My first book was published yesterday. It’s not the first book I’ve written, but it raced to the front of the line when a romance e-publisher sent me a contract, knocking what I thought would be my first two books out of the way. I let it run, grabbed its tail, and hung on for the ride.
I used a pen name for my new book. I was told by some wise person that I’d have a better chance of finding a literary agent and publisher for my other books if I kept my romantic fiction separate from other genres. So I split myself in two.
I’d been posting fanfiction online for several years using the nic, Suki59. (Yes, we say nic in the fanfiction world. It short for nickname, I suppose.) When I created my fanfiction profile and had to give myself a name, I looked down at my feet and swiped the name of my Chihuahua, Suki, who was snoring on the dog bed in my office. Then seeing that many nics included both a name and a number, I tacked on the year I was born in a terribly short-sighted moment. I became Suki59, fanfiction writer.
When I decided I’d need to be two different writers for my books, I went through a list of pen names I thought sounded right, and later settled on the obvious. Everyone who had ever read anything I’d written other than a handful of close friends already knew me as Suki, and I plucked my last name from the man I married, since I’d never changed my name legally (and certainly didn’t hyphenate to become Susan McNabb-McMinn, although answering the phone that way produces a guaranteed laugh, which I love).
So I became Suki McMinn, writer of vampire novels. When my publisher asked for a bio and a photo, I paused. Wasn’t I supposed to be someone else? And wasn’t my white-haired fifty-something self plastered all over Facebook? And weren’t my model photos of a very young Susan “out there” on the world wide interwebs? I quickly found a solution and posted a headshot of me at around thirty-five—not the current Susan and not the young modelly Susan, but truth be told, a Susan where I felt my best physically and complained the least about how I looked. Note to those choosing a new persona: pick your favorite age and keep it.
After carefully creating the illusion that I’m someone else, why, you might wonder, am I outing myself here? Because I can’t imagine that anyone really cares. And I’m just not very good at lying about myself. Will it cost me that big agent? Surely not. I’d imagine they have better things to do than worry about how many names I have and which headshots match up with which genres. Not to mention they’d have to take the time to find this blog post. I would think getting an agent will have much more to do with my writing. And I’m starting to think not landing that big agent might not matter anyway. With the shifting sands of the publishing world, we all have more options than ever before that might have nothing to do with getting an agent.

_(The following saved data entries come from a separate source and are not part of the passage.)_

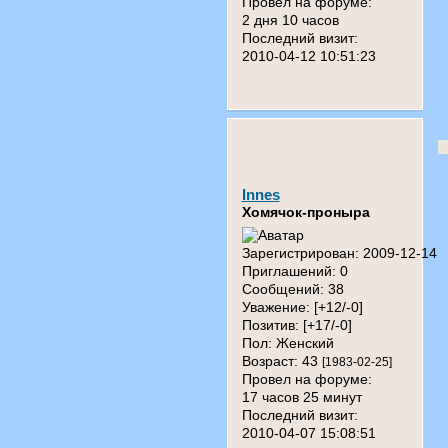
Провел на форуме:
2 дня 10 часов
Последний визит:
2010-04-12 10:51:23
Innes
Хомячок-проныра
Зарегистрирован
: 2009-12-14
Приглашений:
0
Сообщений:
38
Уважение:
[+12/-0]
Позитив:
[+17/-0]
Пол:
Женский
Возраст:
43
[1983-02-25]
Провел на форуме:
17 часов 25 минут
Последний визит:
2010-04-07 15:08:51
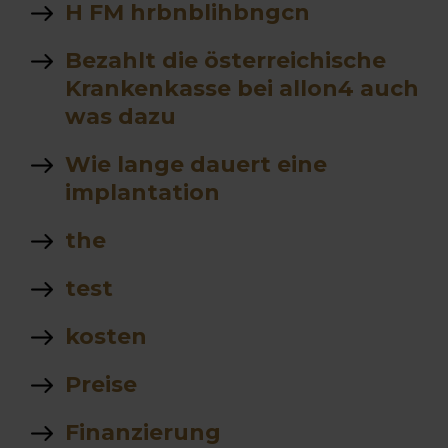
H FM hrbnblihbngcn
Bezahlt die österreichische
Krankenkasse bei allon4 auch
was dazu
Wie lange dauert eine
implantation
the
test
kosten
Preise
Finanzierung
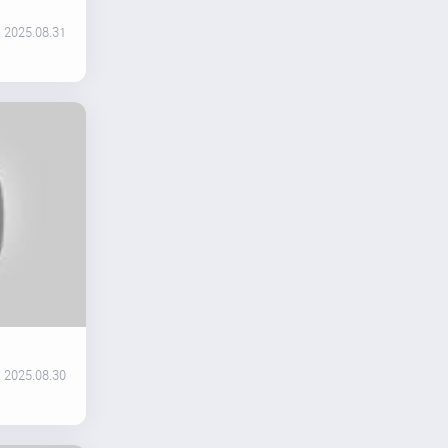
2025.08.31
2025.08.30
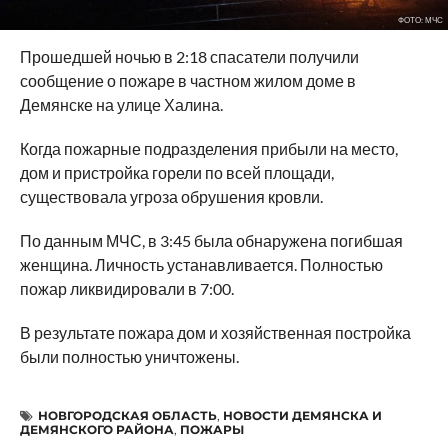
ФОТО: МЧС
Прошедшей ночью в 2:18 спасатели получили
сообщение о пожаре в частном жилом доме в
Демянске на улице Халина.
Когда пожарные подразделения прибыли на место,
дом и пристройка горели по всей площади,
существовала угроза обрушения кровли.
По данным МЧС, в 3:45 была обнаружена погибшая
женщина. Личность устанавливается. Полностью
пожар ликвидировали в 7:00.
В результате пожара дом и хозяйственная постройка
были полностью уничтожены.
НОВГОРОДСКАЯ ОБЛАСТЬ
,
НОВОСТИ ДЕМЯНСКА И
ДЕМЯНСКОГО РАЙОНА
,
ПОЖАРЫ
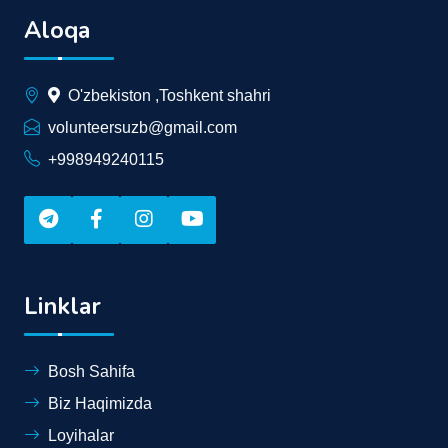
Aloqa
O'zbekiston ,Toshkent shahri
volunteersuzb@gmail.com
+998949240115
Linklar
Bosh Sahifa
Biz Haqimizda
Loyihalar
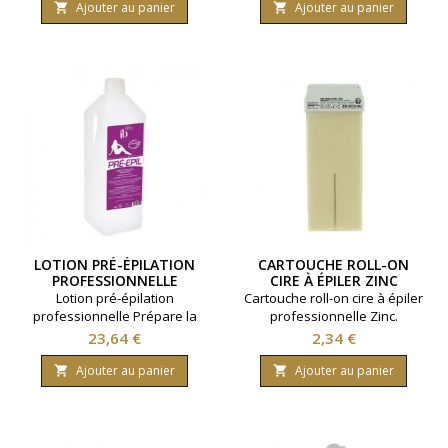
large standard
Ajouter au panier
Ajouter au panier


LOTION PRÉ-ÉPILATION
CARTOUCHE ROLL-ON
PROFESSIONNELLE
CIRE À ÉPILER ZINC
1000ML
Lotion pré-épilation
Cartouche roll-on cire à épiler
professionnelle Prépare la
professionnelle Zinc.
peau. Contenance 1000ml.
Contenance 100ml. Pour poils
Prix
Prix
23,64 €
2,34 €
fins et zones très sensibles.
Ajouter au panier
Ajouter au panier


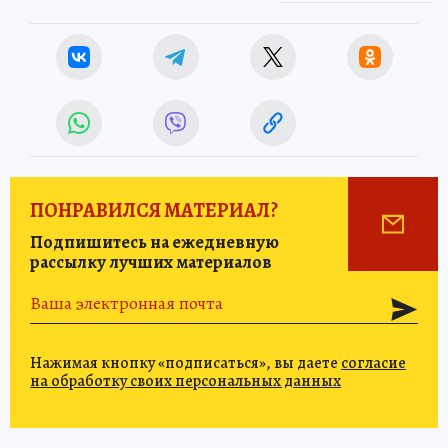
ПОНРАВИЛСЯ МАТЕРИАЛ?
Подпишитесь на ежедневную
рассылку лучших материалов
Нажимая кнопку «подписаться», вы даете
согласие
на обработку своих персональных данных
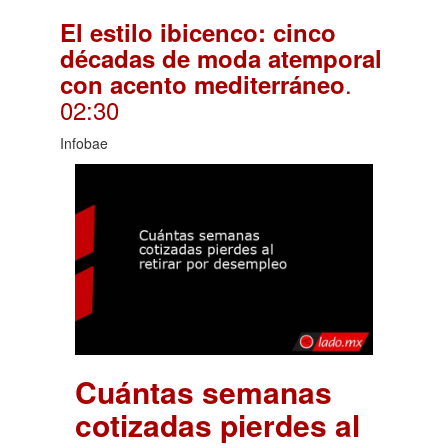
El estilo ibicenco: cinco
décadas de moda atemporal
.
con acento mediterráneo
02:30
Infobae
Cuántas semanas
cotizadas pierdes al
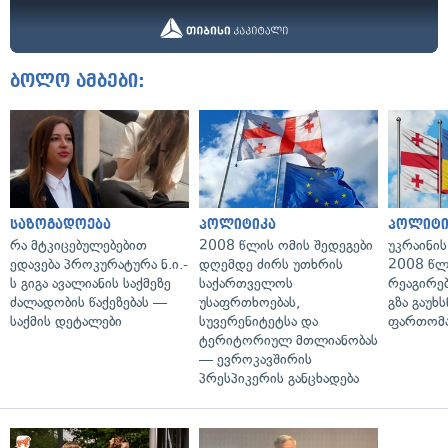
ბოლო ამბები:
საზოგადოება
პოლიტიკა
პოლიტი
რა მტკიცებულებებით
2008 წლის ომის შედეგები
უკრაინის
ედავება პროკურატურა ნ.ი.-
დღემდე ძირს უთხრის
2008 წლ
ს გიგა ავალიანის საქმეზე
საქართველოს
რეაგირებ
ძალადობის წაქეზებას —
უსაფრთხოებას,
გზა გაუხს
საქმის დეტალები
სუვერენიტეტსა და
ფართომა
ტერიტორიულ მთლიანობას
— ევროკავშირის
პრესპიკერის განცხადება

So yesterday, Suki McMinn was born when my first book hit Amazon. Ironically, last month, the real Suki, my sweet Chihuahua, died peacefully in my arms. She was a funny little dog and I got to love her and be her mother for the last sixteen of her nineteen years. She’s gone but never forgotten since I now answer to her name.
In the small town where I live, my friends know about my book, and last week, when I ran into one of them at a party and he said, “Hey, Suki,” I smiled. I thought of the real Suki, but not with sadness. Yes, the pain of her loss is still very fresh, but now I’m Suki too, and that feels good.